Two South Boston office buildings owned by Normandy Real Estate Partners have been transferred to special servicing because of an imminent mortgage default, the ratings agency Fitch Ratings said today.
Normandy acquired the two Fort Point buildings, at 281 and 321 Summer St., in a market-topping transaction. In 2007, Normandy paid the Archon Group $73 million, or nearly $285 per-square-foot, for the two properties.
Normandy financed the $73 million purchase with a $51 million mortgage from UBS. UBS then packaged the mortgage into a pool of commercial debt and sold it to Wall Street investors. Normandy also financed the purchase with a $15.2 million mezzanine loan that UBS originated and then sold to New York investment REIT Capital Trust. Capital Trust will act as the loan’s special servicer, Fitch said.
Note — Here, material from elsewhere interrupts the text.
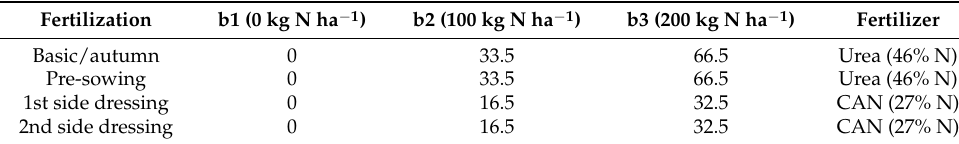
Table 4. Amount and form of N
The loan has been on a servicer’s watch list since September 2008 because of vacancy issues, according to the mortgage debt-tracking firm Trepp.
Nearly 75,000 square feet of the two-building portfolio’s 257,000 square feet sit vacant, according to LoopNet listings. The building at 281 Summer St. has suffered some high-profile vacancies lately, with the architecture firm Cubellis and the restaurant and clothing boutique The Achilles Project both folding.
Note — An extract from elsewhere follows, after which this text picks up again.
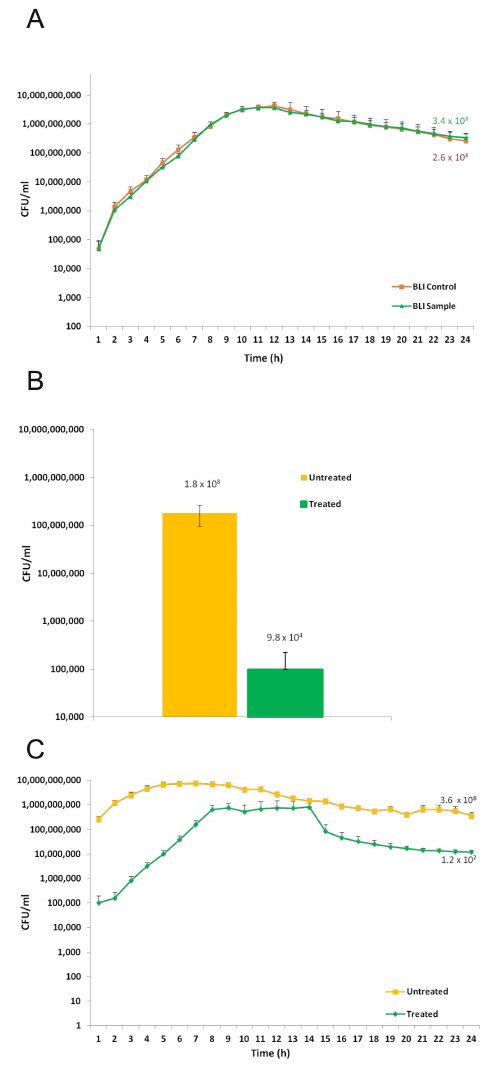
Figure 6. P. aeruginosa growth and biofilm formation on titanium disks, treated or not with Bic40 procedure, as assessed by a bioluminescent (BLI) bacterial strain. ( A ) P. aeruginosa growth was not affected by the presence of titanium disks. BLI- Pseudomonas (10 6 / mL) in TSB plus 2% sucrose was seeded in 96 black well-plate and incubated at 35 ◦ C in the presence (orange) or absence (green) of titanium disks (1 / well). The plates were then incubated by Fluoroskan and the bioluminescent signal was recorded in real time (h), up to 24 h. By the calibration curve, the RLUs were converted in CFU / mL + SEM (Standard Error Mean), as indicated in the Y axis. ( B ) Effects of the cleaning procedure on titanium disks-associated biofilm. Microbial biofilm produced onto titanium disks (by 24 h incubation, as above) was exposed or not to the Bic40 cleaning procedure (treated vs. untreated group); the residual bioluminescent signal was measured and converted, by the calibration curve, in CFU / mL ± SEM, as indicated in the Y axis. ( C ) Real time monitoring of P. aeruginosa re-growth on treated and untreated titanium disks. The microbial re-growth, occurring in Bic40-treated and untreated disks, was evaluated in real time, for additional 24 h. Then, the bioluminescent signal was measured and converted in CFU, returning values of 3.6 × 10 8 / mL and 1.2 × 10 7 / mL, in untreated and treated groups,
Last year, Normandy swooped in and grabbed Boston’s John Hancock Tower at a discount when that trophy asset’s over-leveraged owner, Broadway Partners, defaulted on a debt payment. Normandy’s troubles in Fort Point show how even buyers who are finding opportunities in the current round of commercial distress are also being haunted by properties they bought at the market’s peak.
The commercial mortgage-backed securities (CMBS) delinquency rate hit 7.6 percent in March, according to Trepp. More than $47.8 billion in CMBS debt was delinquent as of March, according to the data firm RealPoint.
Justin Krebs of Normandy’s Boston office could not be reached for comment.